## Data extracts
=-=-=-=-=

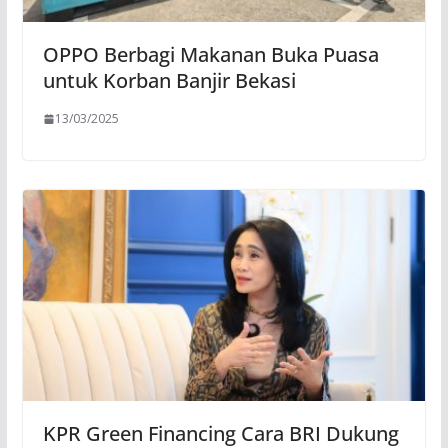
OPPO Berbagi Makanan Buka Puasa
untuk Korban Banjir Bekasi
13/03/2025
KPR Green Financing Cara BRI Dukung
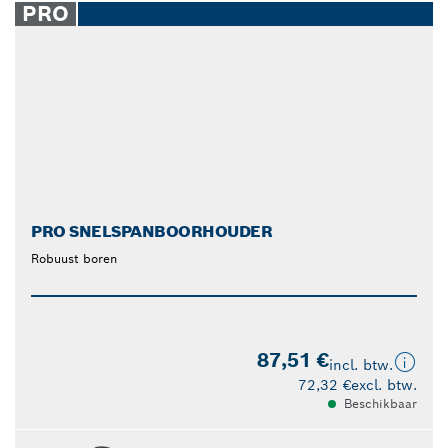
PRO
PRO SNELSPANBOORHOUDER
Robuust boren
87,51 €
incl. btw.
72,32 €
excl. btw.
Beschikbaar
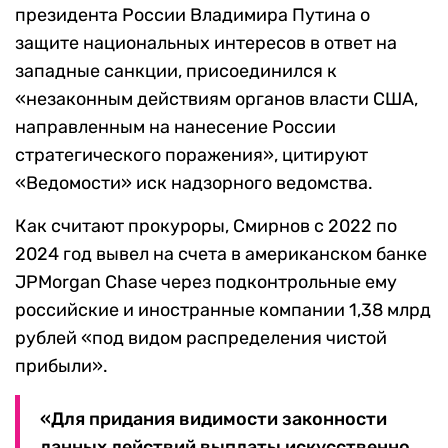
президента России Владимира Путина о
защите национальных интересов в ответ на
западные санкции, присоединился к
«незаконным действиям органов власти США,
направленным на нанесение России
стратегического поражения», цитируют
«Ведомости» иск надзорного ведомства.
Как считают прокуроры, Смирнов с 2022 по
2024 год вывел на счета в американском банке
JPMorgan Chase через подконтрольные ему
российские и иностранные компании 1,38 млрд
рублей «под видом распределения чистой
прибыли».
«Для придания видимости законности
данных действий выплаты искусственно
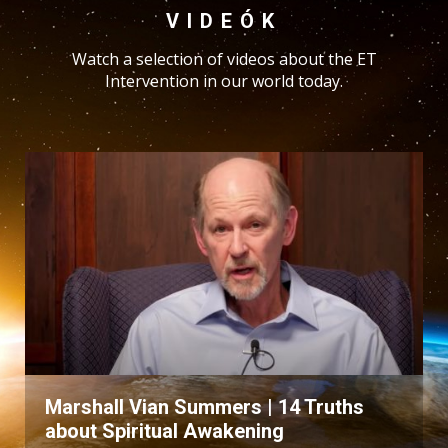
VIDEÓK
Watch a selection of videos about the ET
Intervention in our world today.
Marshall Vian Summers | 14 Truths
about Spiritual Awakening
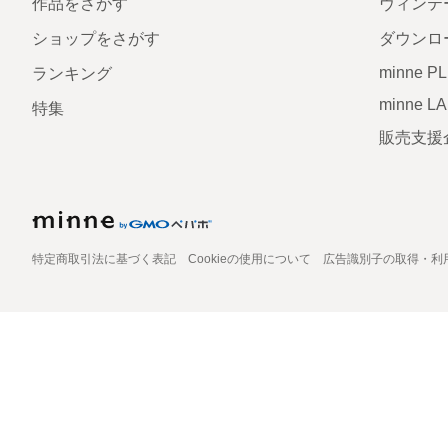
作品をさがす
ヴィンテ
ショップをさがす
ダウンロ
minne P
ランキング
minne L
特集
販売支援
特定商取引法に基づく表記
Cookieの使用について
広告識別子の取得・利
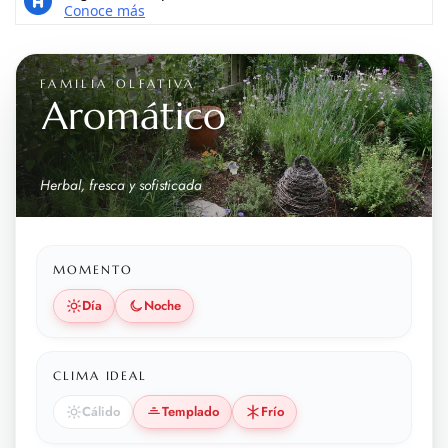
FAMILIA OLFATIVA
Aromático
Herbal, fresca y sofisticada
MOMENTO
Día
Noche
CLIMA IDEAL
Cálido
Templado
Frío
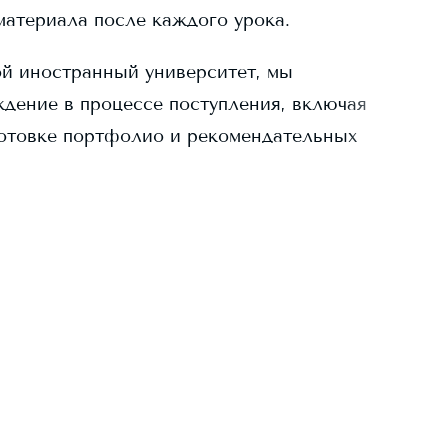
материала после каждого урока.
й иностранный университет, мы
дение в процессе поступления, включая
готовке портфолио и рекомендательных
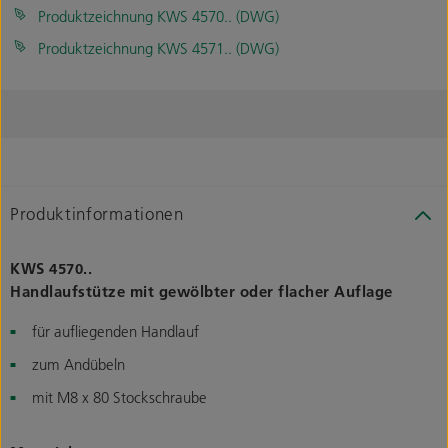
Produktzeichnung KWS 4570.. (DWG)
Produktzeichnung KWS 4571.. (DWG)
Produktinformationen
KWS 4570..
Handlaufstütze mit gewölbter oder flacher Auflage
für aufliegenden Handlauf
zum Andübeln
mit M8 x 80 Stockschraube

=-=-=-=-=

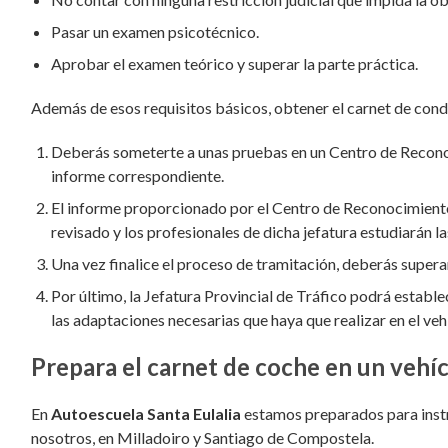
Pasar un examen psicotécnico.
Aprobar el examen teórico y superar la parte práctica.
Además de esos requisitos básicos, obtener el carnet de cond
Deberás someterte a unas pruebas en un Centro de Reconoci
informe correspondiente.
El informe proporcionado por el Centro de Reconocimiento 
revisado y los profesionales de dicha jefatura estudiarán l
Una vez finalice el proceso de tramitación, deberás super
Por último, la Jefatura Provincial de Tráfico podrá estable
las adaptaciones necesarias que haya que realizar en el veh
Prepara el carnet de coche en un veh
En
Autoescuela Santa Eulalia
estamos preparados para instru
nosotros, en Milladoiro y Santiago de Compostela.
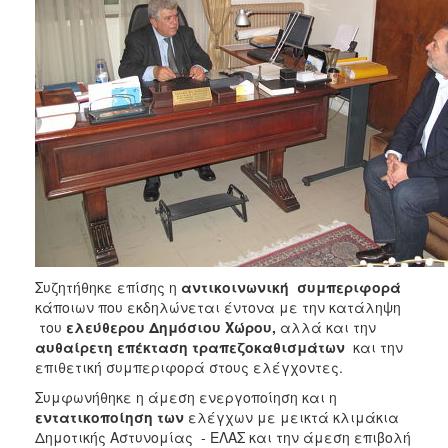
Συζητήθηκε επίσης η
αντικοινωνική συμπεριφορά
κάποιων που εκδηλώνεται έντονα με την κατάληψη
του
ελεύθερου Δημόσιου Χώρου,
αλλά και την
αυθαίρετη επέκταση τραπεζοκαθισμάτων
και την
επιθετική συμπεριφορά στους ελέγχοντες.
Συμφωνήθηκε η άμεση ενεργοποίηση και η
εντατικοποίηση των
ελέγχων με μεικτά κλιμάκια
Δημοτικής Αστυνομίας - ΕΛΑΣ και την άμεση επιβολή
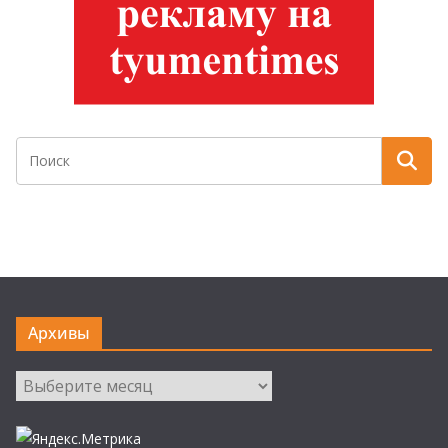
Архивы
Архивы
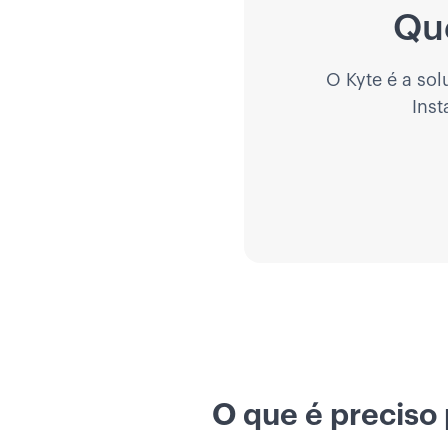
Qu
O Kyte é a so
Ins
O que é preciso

=-=-=-=-=

## Exercise goal
Copy word for word the lines of the listing starting at the line that contains "материала после каждого урока." and ending at the line that contains "готовке портфолио и рекомендательных", with both of those lines included.

## Exercise solution
материала после каждого урока.
й иностранный университет, мы
дение в процессе поступления, включая
готовке портфолио и рекомендательных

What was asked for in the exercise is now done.